■ Problem ■
Reproduce exactly the lines below from the one containing "middle dip: (300, 247)" through the one containing "thumb mcp: (93, 52)", including both, and nothing else.

■ Given records ■
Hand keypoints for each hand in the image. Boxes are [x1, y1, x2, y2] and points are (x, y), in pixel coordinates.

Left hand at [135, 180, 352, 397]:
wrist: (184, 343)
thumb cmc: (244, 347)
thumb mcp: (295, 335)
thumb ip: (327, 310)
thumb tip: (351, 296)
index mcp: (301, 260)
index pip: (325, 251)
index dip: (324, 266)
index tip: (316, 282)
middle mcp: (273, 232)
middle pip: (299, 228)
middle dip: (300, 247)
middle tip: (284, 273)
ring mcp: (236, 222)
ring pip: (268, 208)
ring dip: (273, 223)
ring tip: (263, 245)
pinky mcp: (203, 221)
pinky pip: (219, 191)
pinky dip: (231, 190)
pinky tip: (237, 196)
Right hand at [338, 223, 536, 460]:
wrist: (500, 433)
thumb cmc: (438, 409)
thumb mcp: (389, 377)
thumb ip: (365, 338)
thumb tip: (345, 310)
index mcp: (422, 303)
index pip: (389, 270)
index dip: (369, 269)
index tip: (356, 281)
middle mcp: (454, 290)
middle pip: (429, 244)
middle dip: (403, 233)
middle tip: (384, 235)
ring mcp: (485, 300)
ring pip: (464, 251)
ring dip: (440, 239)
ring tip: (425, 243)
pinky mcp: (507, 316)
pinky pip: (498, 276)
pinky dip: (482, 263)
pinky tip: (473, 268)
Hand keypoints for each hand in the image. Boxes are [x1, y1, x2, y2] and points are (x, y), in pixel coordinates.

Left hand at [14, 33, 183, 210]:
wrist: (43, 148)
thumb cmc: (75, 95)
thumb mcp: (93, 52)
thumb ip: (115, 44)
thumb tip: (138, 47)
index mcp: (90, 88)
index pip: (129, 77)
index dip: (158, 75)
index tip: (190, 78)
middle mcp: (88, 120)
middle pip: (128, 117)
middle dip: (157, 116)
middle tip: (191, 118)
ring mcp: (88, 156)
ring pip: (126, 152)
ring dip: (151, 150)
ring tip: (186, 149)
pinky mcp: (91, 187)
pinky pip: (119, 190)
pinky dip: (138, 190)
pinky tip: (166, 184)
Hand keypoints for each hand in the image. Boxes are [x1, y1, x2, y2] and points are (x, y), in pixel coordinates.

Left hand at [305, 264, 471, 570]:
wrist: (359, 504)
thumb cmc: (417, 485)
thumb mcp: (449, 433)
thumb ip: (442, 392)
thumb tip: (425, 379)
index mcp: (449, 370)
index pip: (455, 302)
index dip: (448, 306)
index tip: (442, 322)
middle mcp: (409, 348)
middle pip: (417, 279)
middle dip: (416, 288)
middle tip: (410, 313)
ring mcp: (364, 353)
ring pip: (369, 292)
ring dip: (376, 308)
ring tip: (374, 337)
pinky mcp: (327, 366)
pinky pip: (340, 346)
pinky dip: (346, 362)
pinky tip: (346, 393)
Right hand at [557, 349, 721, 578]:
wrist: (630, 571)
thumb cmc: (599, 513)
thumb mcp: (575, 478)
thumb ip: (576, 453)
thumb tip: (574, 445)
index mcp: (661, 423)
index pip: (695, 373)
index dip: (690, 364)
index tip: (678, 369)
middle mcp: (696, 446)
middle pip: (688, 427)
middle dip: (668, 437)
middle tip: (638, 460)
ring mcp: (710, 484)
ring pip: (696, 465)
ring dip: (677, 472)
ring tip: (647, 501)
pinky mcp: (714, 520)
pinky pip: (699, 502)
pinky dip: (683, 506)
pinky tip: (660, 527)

* * *

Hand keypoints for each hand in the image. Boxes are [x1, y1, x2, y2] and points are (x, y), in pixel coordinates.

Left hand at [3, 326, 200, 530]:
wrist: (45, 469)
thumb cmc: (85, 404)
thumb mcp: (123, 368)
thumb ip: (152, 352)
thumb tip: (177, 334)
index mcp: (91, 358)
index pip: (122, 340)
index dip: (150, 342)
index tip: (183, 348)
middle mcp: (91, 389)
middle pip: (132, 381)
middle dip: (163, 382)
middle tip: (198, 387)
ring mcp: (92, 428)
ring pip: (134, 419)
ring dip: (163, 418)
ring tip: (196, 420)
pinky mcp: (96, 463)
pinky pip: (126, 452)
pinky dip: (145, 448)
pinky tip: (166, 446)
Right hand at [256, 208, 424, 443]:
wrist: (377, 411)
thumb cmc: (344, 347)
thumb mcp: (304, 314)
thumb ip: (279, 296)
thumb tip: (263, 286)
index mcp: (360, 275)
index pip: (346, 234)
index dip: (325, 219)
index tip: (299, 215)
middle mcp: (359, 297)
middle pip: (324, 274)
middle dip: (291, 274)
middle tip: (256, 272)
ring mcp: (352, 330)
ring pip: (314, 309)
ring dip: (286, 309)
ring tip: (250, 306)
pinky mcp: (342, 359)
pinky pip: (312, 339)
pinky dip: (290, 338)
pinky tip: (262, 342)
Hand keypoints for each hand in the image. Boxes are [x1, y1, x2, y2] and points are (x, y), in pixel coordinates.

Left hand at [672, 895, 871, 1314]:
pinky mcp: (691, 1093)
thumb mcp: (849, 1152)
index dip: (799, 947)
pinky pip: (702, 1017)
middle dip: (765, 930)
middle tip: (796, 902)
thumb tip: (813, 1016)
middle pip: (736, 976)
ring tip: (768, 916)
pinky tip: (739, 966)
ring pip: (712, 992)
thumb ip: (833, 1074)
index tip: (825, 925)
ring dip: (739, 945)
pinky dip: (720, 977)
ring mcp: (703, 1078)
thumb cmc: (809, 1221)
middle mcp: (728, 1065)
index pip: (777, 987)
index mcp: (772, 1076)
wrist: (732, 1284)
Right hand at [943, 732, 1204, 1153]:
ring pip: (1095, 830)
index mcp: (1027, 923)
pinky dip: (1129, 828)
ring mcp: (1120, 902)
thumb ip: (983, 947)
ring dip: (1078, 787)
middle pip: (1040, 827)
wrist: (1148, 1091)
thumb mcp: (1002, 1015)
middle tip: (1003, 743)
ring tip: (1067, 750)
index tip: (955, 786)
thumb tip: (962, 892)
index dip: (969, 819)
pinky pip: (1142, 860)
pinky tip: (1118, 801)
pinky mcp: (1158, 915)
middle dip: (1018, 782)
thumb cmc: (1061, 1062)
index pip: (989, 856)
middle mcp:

■ Written response ■
middle dip: (300, 247)
middle tip: (284, 273)
ring mcp: (236, 222)
ring pip: (268, 208)
ring dip: (273, 223)
ring tip: (263, 245)
pinky mcp: (203, 221)
pinky pip: (219, 191)
pinky dip: (231, 190)
pinky tip: (237, 196)
Right hand at [338, 223, 536, 460]:
wrist: (500, 433)
thumb cmc: (438, 409)
thumb mcp: (389, 377)
thumb ip: (365, 338)
thumb tip: (345, 310)
index mcp: (422, 303)
index pip: (389, 270)
index dip: (369, 269)
index tip: (356, 281)
middle mcp: (454, 290)
middle pip: (429, 244)
middle dip: (403, 233)
middle tip: (384, 235)
ring mcp: (485, 300)
ring pip: (464, 251)
ring dip: (440, 239)
ring tip: (425, 243)
pinky mcp: (507, 316)
pinky pip: (498, 276)
pinky dip: (482, 263)
pinky tip: (473, 268)
Hand keypoints for each hand in the image. Boxes are [x1, y1, x2, y2] and points are (x, y), in pixel coordinates.

Left hand at [14, 33, 183, 210]:
wrist: (43, 148)
thumb cmc: (75, 95)
thumb mcp: (93, 52)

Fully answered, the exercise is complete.